NVIDIA Engineers On The Realities Of Linux Drivers
linuxquestions writes "LinuxQuestions.org recently interviewed members of the NVIDIA Linux team. The interview covers the internal use of Linux at NVIDIA, the current demand NVIDIA is seeing for Linux drivers, the biggest perceived obstacle in Linux becoming a mainstream gaming platform and the decision to maintain both an Open Source and closed source Linux driver."
oh yeah, first post and since more games come penguin supported,the future looks bright
Much of the interview is the standard optimistic corporate smiley-face stuff you would expect. What I found interesting is the reference to a unified driver infrastructure.
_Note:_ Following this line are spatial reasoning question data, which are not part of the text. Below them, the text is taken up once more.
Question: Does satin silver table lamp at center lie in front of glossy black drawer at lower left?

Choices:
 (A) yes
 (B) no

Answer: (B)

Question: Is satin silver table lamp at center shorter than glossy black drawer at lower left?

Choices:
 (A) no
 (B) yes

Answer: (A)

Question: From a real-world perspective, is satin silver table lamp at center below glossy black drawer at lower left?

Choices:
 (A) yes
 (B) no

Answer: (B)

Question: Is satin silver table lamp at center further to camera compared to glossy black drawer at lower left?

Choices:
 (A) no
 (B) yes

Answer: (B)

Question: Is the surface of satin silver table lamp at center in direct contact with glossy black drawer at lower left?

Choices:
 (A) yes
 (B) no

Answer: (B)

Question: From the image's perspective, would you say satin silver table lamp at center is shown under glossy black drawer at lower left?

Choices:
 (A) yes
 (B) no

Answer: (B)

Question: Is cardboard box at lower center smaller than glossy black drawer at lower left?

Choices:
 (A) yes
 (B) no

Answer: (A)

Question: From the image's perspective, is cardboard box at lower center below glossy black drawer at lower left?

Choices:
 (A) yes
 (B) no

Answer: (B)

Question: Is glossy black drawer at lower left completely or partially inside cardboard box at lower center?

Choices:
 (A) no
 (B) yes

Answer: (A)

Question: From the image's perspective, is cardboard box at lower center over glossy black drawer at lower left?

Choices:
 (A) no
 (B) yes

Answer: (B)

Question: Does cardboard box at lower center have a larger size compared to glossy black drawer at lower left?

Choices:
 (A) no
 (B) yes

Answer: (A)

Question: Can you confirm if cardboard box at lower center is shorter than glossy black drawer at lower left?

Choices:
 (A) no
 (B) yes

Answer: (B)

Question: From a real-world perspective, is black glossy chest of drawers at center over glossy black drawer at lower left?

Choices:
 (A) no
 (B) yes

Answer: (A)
Apparently the bulk of their driver code is identical across platforms, so mostly what they need to maintain for Linux is a compatibility layer.
This is what they cite in not open sourcing the driver--too much of the unified code is licensed by them from third parties. (Now why don't they ask their sources about a dual GPL/proprietary license?)
The followup question that this raises is: Given that the base driver code is the same across platforms, are there any particular aspects of X or Linux that reduce performance?
new record?
Who modded this up? Look at the user who posted it, then think about how unlikely LQ is to get slashdotted. Don't feed the trolls karma.
To me the obvious follow up question is: Okay, so you can't free the driver software. So be it. Can you at least open up the hardware specs, so that open-source people like the DRI boys can have a shot to compete with you?
They'll ignore that too, but the first one to go truly open (XGI did that, but only with their 2D stuff, ATI did too but only with limited amounts of their older stuff) will see people doing useful tricks and performance enhancements with their cards that they didn't think was possible. Once that becomes common knowledge, the people with the wallets will follow too. By that time, the damage will be done and the other manufacturers will be chasing tail-lights.
Got time? Spend some of it coding or testing
I would be suprised if the different manufacturers cards are so similar that they could copy parts of the design and splice it into their cards.
Even though they generally do the same thing they must do it in ways that aren't 100% compatible, otherwise each card wouldn't have different drivers.
The cards being designed today will be more advanced than those out now, so I don't see how opening the details would give the competitors much useful information, they would still have a lot of development to catch up - even if they completely copied one of today's cards.
Hopefully the opensource graphics card mentioned on Kerneltrap will see the light of day and prove that the arguments given are just excuses.